Beijing - AFP
China's latest interest rate cut -- the fifth since November -- is not enough to reverse slowing growth in the world's second-largest economy, analysts say, urging authorities to embrace lower taxes and other more aggressive measures.
Increasing anxiety about weakness in China's economy, which is undergoing a difficult transition, has sent domestic and global financial markets into a tailspin and raised questions about the grip its Communist Party rulers have on policy.
China accounts for more than 13 percent of worldwide gross domestic product (GDP) and is the planet's biggest trader in goods, making the health of its economy key to global growth.
After the benchmark Shanghai stock index slid 22 percent over four days the People's Bank of China on Tuesday cut lending and deposit rates by 0.25 percentage points each, and banks' minimum reserve levels by 0.50 percentage points.
That took its lending rate to a record low 4.60 percent, which should make it easier for individuals, companies and local governments to borrow -- essential as China tries to wean its economy off exports and investment and move towards a consumer-driven model.
But four previous cuts since November have failed to add any sparkle and analysts said the impact of the latest adjustments would be limited without structural changes to accompany them.
China's state-controlled banks -- the vast majority of the official banking system -- prefer to lend to state-owned companies, denying access to funds for private firms, which are a more effective driver of growth.
The central bank needs to "make sure the money can go to the real economy", ANZ economist Liu Li-Gang told AFP.
ANZ said reforms to the bond market were also needed to ensure firms and authorities can issue debt more easily, giving them an alternative source of borrowing.
Economists at China International Capital Corporation said reducing taxes, especially for the corporate sector, could be a more efficient way to boost the economy and profitability by freeing up funds for productive investment.

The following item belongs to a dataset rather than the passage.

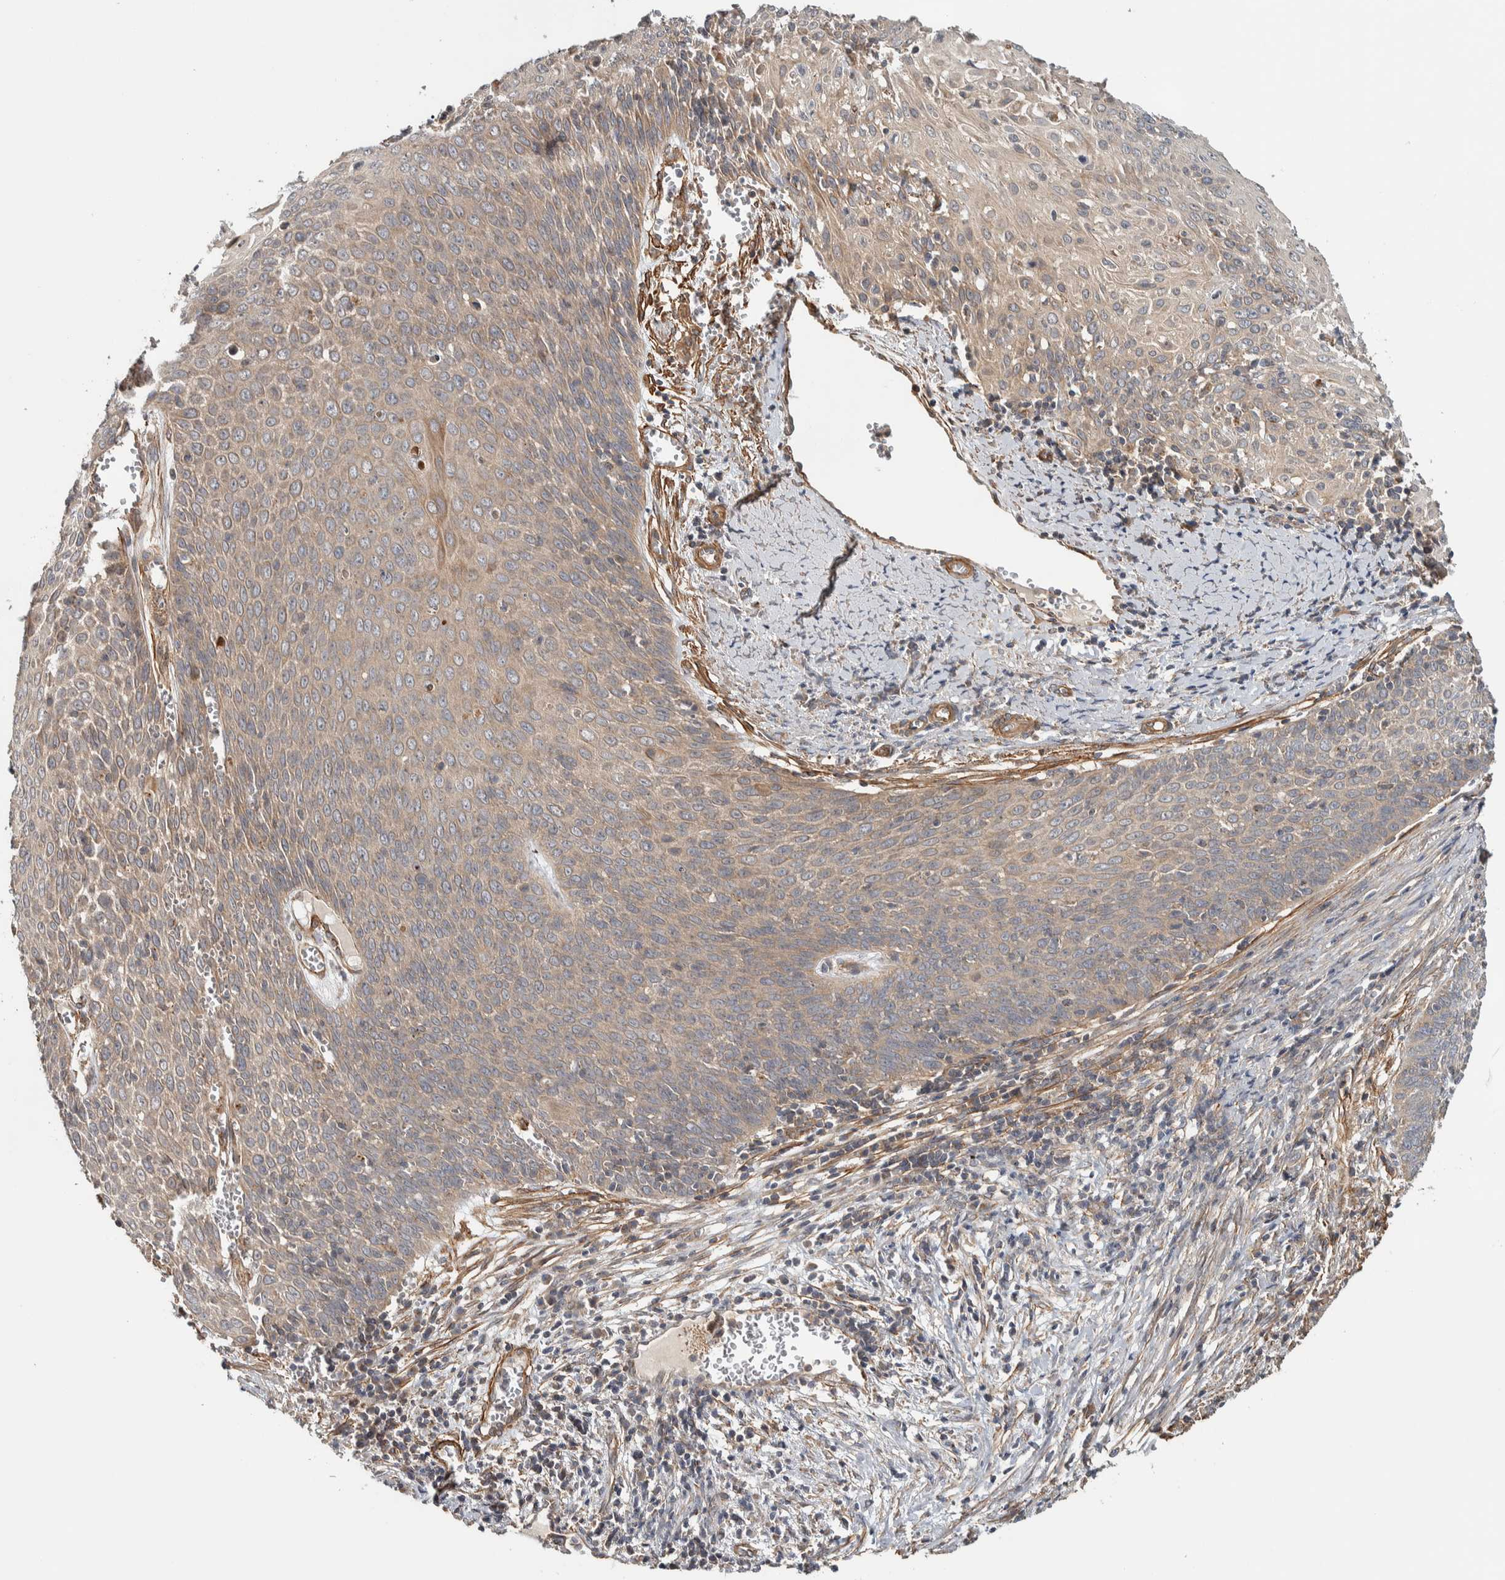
{"staining": {"intensity": "weak", "quantity": "25%-75%", "location": "cytoplasmic/membranous"}, "tissue": "cervical cancer", "cell_type": "Tumor cells", "image_type": "cancer", "snomed": [{"axis": "morphology", "description": "Squamous cell carcinoma, NOS"}, {"axis": "topography", "description": "Cervix"}], "caption": "Weak cytoplasmic/membranous positivity is seen in about 25%-75% of tumor cells in cervical cancer (squamous cell carcinoma). Immunohistochemistry stains the protein in brown and the nuclei are stained blue.", "gene": "TBC1D31", "patient": {"sex": "female", "age": 39}}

Chinese infrastructure spending has primarily benefited state-owned companies where some of it has been squandered.
- 'Down the drain' -
The ruling Communist Party needs to ensure continued growth to create a steady flow of jobs and raise living standards in the world's most populous nation, a key element of its claim to legitimacy.

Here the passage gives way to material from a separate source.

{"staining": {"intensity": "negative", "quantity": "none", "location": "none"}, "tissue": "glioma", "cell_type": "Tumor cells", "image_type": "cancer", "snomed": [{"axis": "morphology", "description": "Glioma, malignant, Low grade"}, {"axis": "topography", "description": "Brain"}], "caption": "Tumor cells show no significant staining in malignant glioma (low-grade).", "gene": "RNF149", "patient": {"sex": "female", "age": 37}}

But GDP grew 7.4 percent last year, its worst for nearly a quarter of a century, and slowed further to 7.0 percent in both the first two quarters this year.
Official concerns about economic weakness go back to 2013, with authorities deploying what economists dubbed a "mini stimulus" including tax breaks for small companies, targeted infrastructure outlays and selected cuts to banks' minimum reserve levels.
But from November the pace picked up with more reserve reductions and interest rate cuts -- also designed to reduce high consumer saving rates and free up funds to replace investment as the country's economic driver.
Another target for reform is China's stock market, which has plummeted more than 40 percent since a spectacular debt-fuelled rally peaked in mid-June, with broad government interventions failing to halt the decline.
Analysts point out that its rise -- fuelled by enthusiastic but ill-informed "mom and pop" investors -- was not driven by fundamentals, and that the fall is similarly disconnected.
"The stock market is sliding, but the economy is not," the Global Times tabloid, which has close ties to the communist party, stressed in an editorial, while acknowledging that the falls had "made many people lose heart".
Despite the white-knuckle ride from the popping of the China bubble, which triggered huge losses on global markets, some hope the government's failure to prop up overvalued shares will teach authorities a valuable lesson.
ANZ's Liu described the two trillion yuan ($312 billion) they are estimated to have spent in efforts to support the market as "down the drain".
"If they had used it to support the real economy, China's economy would be much better now, so would the stock market," he told AFP.
- 'What it had to do' -
In theory, China still has ample room to reduce borrowing costs, unlike the major economies of the US, Japan and the eurozone, where rates are at or near zero.
But interest rate cuts put more downward pressure on China's yuan currency, which was devalued in a shock move earlier this month and which authorities have since promised will remain stable.
While that makes Chinese exports cheaper abroad, a potential economic boost, it also makes imports more expensive -- and raises competition worries for other countries' exporters. US officials, for example, have long argued that the yuan is undervalued.
Yao Wei, Paris-based economist at Societe Generale, said in a note that the central bank "did what it had to do", but that the impact of the interest rate and bank reserve cuts would depend on whether authorities continue spending foreign reserves to defend the unit.
China may have used more of its reserves to prop up the currency since the August 11 devaluation than the almost 700 billion yuan of added liquidity expected from the bank reserve cut -- neutralising the impact.
The People's Bank of China should either defend the currency to the hilt or let it float freely, she said.
"The PBoC has to decide its currency strategy first."